**About this task**
Answer these from the email on inference rules and constraints below:
1. What does the writer say a constraint is?
2. What kind of challenge does the writer say is involved, and what kind is not?
3. What is the weak rule about mayors?

**Document excerpt**

On 27.08.2015 14:43, Svavar Kjarrval wrote:
So far from the other thread, the current need seems to be for two types of definitions:
- How to interpret declarations depending on associated properties.
If I understand your explanations correctly, the first point is a very specific case of inference, which is already thinking in terms of "hierarchies" (of some property). I am asking: how do we even know that some properties are supposed to be read as forming a "hierarchy". This is one special case of a rule of inference that one might formulate. Have a look at
https://www.wikidata.org/wiki/Wikidata:WikiProject_Reasoning/Use_cases
for some more examples of what could be relevant inferences. As you can see, only few of these cases have anything to do with hierarchies (subclass of in particular), but one could easily come up with similar rules to express that something should be propagated along a hierarchy (in some cases).
- Constraints (or suggestions) when interpreting multiple items.
For me, a constraint is a rule that infers a Warning. It can follow a similar pattern as the examples I gave, but instead of deriving a new statement, it will derive that a human should better look at a particular piece of our data to check if it is meaningful.
There is no huge theoretical challenge involved here, but a big practical one. I expect that we will refine our rules once we encounter cases where they do not yield the right result. If you look at the examples I gave, they are all mostly based on how we choose to define the meaning of our properties. This is different from our current constraints that specify how thing *usually* are in the world. We can have both (constraints that warn us of unusual situations and rules that derive statements) based on similar technology, but different considerations are relevant when defining these two types of things.
As for Stubbs, there is a strong and a weak rule involved: * Strong: all mayors are persons (I assume now that this class encompasses named animals, as suggested in earlier messages; if not, then replace "person" by a suitable generalisation that does). * Weak: most mayors are humans.

**Given information**
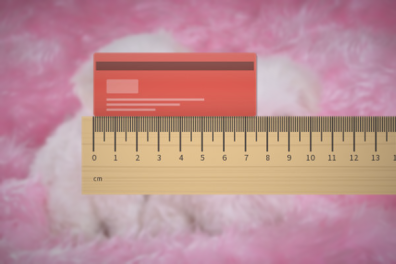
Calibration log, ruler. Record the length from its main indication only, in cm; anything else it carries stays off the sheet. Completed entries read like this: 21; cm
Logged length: 7.5; cm
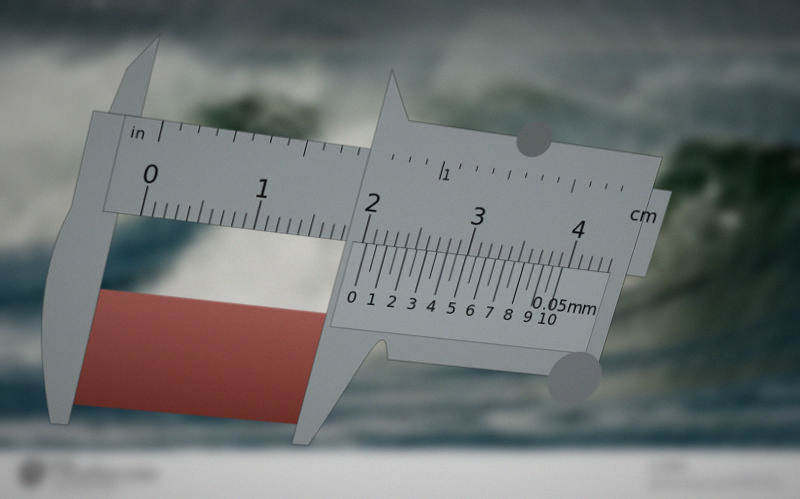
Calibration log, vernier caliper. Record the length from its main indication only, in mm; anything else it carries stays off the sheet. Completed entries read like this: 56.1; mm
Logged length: 20.4; mm
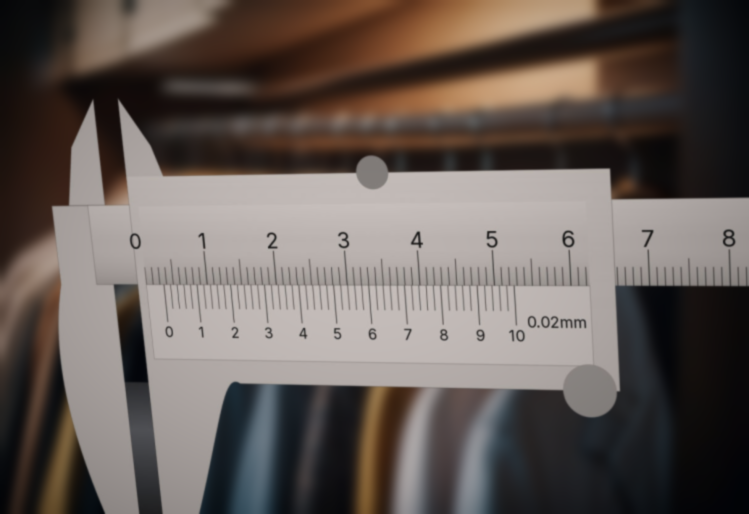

**Output below**
1. A rule that infers a Warning.
2. A big practical challenge, but no huge theoretical one.
3. Most mayors are humans.